### ASSIGNED TASK
Please repeat, word for word, every line from the start of the rows through the line with "espressione della nostra", including both the first and last lines.

*** DATA RECORDS Section Begins ***

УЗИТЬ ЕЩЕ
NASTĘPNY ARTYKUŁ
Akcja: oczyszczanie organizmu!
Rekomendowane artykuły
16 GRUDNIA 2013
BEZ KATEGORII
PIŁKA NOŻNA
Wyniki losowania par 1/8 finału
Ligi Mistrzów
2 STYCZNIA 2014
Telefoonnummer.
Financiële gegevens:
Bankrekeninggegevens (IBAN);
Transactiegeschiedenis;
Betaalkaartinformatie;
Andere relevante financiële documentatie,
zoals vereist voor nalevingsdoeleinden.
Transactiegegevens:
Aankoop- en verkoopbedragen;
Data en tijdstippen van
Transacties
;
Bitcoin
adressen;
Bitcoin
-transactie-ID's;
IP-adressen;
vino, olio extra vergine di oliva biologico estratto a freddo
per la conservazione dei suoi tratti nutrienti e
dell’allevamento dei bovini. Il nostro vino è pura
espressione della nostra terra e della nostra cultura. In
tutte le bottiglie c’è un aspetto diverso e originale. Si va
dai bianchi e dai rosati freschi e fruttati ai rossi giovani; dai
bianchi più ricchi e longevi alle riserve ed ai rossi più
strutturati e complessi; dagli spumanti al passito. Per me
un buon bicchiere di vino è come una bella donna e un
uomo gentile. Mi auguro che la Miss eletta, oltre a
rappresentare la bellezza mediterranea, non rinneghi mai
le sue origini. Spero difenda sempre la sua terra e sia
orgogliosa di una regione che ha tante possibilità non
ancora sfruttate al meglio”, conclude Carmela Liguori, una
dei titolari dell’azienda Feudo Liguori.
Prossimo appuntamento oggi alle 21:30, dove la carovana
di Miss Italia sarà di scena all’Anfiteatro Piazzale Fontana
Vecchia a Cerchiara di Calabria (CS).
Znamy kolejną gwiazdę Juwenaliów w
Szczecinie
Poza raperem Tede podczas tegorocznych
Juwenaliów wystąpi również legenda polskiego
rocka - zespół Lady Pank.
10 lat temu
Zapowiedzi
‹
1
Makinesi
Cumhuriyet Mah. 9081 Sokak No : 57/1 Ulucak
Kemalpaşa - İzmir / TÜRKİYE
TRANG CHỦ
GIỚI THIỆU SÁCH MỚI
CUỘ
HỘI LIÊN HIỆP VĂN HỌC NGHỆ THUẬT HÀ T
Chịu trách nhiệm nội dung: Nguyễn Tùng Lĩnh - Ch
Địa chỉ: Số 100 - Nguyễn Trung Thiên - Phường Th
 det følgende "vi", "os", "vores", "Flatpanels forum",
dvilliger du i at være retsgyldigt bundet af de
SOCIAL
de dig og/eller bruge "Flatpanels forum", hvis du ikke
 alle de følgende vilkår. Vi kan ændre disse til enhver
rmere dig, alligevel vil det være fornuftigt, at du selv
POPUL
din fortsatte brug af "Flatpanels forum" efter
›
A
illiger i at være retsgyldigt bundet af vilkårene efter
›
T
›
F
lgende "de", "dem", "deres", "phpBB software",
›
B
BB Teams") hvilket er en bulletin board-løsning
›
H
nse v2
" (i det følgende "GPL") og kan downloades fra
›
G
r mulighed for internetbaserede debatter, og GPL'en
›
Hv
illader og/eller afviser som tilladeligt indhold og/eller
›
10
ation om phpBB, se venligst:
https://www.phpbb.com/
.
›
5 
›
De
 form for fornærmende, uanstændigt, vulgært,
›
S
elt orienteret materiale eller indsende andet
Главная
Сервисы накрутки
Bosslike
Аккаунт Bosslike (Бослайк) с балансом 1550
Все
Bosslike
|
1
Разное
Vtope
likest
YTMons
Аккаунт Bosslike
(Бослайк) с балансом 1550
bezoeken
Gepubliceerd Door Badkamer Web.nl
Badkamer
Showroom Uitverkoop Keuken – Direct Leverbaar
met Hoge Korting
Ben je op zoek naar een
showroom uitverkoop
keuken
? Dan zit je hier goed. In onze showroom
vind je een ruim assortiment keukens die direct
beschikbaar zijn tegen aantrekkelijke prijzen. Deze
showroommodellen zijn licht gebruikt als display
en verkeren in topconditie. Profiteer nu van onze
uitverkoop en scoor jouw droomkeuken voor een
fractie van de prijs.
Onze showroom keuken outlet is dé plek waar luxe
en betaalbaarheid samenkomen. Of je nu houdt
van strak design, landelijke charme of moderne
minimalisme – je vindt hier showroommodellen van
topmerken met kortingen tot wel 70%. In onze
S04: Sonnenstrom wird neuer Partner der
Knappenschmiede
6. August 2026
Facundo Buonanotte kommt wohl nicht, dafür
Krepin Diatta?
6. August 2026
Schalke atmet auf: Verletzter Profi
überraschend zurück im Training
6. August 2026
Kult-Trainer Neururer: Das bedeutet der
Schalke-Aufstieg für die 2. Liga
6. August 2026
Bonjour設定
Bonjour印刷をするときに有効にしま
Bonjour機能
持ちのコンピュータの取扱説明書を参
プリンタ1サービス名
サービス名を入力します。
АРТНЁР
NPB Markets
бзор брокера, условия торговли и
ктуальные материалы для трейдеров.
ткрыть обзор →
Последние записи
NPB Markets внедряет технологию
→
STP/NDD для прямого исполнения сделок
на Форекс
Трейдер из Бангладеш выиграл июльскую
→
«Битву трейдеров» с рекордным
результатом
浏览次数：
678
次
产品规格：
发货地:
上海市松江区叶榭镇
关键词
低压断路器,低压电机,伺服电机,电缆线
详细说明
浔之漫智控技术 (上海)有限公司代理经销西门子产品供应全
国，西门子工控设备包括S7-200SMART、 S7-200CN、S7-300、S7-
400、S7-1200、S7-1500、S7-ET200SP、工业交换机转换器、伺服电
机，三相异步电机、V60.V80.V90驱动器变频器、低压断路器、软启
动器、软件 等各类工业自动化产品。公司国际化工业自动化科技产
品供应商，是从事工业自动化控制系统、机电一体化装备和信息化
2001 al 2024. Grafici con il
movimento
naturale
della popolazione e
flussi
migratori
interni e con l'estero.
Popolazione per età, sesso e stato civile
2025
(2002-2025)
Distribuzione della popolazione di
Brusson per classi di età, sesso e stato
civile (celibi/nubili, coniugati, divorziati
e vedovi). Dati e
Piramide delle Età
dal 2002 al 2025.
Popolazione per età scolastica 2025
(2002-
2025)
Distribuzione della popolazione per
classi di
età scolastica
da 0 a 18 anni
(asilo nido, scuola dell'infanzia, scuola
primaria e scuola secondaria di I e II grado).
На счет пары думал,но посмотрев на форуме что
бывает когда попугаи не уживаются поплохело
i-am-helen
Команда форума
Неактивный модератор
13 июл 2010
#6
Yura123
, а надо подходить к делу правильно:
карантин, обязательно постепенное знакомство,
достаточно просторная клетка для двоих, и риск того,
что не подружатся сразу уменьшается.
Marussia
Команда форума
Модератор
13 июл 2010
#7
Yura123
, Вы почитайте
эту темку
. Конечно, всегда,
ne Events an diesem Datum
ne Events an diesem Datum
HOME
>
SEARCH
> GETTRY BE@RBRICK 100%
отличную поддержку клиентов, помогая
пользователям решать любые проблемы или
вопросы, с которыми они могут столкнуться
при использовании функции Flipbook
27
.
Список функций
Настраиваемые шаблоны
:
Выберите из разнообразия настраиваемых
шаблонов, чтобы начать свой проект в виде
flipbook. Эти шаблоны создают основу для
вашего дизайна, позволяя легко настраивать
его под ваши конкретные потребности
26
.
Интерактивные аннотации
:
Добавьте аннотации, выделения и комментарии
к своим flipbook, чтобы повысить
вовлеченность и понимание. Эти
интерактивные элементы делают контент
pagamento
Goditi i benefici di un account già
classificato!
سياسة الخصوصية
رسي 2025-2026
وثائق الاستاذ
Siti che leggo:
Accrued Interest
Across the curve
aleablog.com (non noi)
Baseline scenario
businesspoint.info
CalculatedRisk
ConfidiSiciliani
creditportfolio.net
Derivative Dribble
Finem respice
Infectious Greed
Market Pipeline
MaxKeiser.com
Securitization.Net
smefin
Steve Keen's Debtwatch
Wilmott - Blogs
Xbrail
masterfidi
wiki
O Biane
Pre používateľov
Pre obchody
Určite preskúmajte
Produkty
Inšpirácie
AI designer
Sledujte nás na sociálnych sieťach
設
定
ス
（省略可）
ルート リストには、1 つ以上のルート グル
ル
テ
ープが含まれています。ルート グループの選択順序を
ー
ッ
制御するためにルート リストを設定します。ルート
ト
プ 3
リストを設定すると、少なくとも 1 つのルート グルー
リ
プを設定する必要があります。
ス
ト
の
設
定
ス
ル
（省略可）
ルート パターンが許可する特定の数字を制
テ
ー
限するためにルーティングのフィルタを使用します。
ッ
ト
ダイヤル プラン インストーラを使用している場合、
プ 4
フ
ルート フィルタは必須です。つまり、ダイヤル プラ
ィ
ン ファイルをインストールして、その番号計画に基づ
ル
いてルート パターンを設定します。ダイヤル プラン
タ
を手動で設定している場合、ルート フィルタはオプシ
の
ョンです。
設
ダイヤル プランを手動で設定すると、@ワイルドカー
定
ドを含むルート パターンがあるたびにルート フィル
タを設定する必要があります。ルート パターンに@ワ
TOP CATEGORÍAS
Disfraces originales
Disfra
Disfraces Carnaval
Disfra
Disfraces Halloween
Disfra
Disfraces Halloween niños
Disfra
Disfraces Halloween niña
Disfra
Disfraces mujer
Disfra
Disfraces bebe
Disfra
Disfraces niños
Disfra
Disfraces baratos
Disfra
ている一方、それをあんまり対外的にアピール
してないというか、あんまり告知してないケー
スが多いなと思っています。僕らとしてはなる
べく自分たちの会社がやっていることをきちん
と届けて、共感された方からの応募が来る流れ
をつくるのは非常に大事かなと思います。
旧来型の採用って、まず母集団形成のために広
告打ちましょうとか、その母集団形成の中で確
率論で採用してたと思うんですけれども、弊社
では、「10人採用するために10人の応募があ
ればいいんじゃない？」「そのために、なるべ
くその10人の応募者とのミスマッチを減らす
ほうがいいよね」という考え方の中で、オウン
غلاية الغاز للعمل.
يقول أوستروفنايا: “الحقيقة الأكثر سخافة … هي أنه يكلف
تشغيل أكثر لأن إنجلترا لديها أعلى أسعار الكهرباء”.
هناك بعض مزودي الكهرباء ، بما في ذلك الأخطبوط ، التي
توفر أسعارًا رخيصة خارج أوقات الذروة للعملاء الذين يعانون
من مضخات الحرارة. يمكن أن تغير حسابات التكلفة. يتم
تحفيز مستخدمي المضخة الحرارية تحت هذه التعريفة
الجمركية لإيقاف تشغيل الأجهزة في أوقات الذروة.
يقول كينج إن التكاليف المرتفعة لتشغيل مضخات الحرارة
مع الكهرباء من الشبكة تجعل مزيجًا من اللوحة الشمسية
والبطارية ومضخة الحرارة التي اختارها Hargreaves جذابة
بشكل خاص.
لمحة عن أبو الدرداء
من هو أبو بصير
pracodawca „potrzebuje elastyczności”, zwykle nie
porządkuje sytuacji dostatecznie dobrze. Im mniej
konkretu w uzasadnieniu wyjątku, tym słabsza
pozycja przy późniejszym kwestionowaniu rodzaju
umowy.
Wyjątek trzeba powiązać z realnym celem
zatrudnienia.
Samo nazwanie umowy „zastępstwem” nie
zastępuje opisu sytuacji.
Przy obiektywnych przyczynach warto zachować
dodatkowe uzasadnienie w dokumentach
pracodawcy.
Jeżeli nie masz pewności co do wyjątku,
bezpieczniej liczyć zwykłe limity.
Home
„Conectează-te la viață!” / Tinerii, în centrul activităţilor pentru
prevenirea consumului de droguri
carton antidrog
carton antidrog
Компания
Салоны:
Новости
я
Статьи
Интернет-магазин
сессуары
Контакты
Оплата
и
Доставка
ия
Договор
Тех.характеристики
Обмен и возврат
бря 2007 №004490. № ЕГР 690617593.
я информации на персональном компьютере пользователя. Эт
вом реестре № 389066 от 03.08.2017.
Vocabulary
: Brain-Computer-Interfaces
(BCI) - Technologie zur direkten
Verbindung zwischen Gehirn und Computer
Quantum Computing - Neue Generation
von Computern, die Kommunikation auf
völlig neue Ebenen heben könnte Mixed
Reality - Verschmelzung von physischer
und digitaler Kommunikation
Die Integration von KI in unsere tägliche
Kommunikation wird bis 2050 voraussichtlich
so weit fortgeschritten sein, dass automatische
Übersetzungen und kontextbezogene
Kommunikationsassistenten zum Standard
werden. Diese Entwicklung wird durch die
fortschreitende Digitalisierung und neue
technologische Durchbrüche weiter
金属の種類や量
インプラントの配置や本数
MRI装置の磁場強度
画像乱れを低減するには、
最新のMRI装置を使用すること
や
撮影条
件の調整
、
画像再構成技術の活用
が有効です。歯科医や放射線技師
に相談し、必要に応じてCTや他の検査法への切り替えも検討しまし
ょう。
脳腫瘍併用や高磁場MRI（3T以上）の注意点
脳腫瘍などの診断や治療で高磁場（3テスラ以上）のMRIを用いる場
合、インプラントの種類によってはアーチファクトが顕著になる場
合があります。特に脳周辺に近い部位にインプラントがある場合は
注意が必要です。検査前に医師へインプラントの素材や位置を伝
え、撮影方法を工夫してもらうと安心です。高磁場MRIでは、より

*** DATA RECORDS Section Ends ***

### RESPONSE FOR THIS EXERCISE
УЗИТЬ ЕЩЕ
NASTĘPNY ARTYKUŁ
Akcja: oczyszczanie organizmu!
Rekomendowane artykuły
16 GRUDNIA 2013
BEZ KATEGORII
PIŁKA NOŻNA
Wyniki losowania par 1/8 finału
Ligi Mistrzów
2 STYCZNIA 2014
Telefoonnummer.
Financiële gegevens:
Bankrekeninggegevens (IBAN);
Transactiegeschiedenis;
Betaalkaartinformatie;
Andere relevante financiële documentatie,
zoals vereist voor nalevingsdoeleinden.
Transactiegegevens:
Aankoop- en verkoopbedragen;
Data en tijdstippen van
Transacties
;
Bitcoin
adressen;
Bitcoin
-transactie-ID's;
IP-adressen;
vino, olio extra vergine di oliva biologico estratto a freddo
per la conservazione dei suoi tratti nutrienti e
dell’allevamento dei bovini. Il nostro vino è pura
espressione della nostra terra e della nostra cultura. In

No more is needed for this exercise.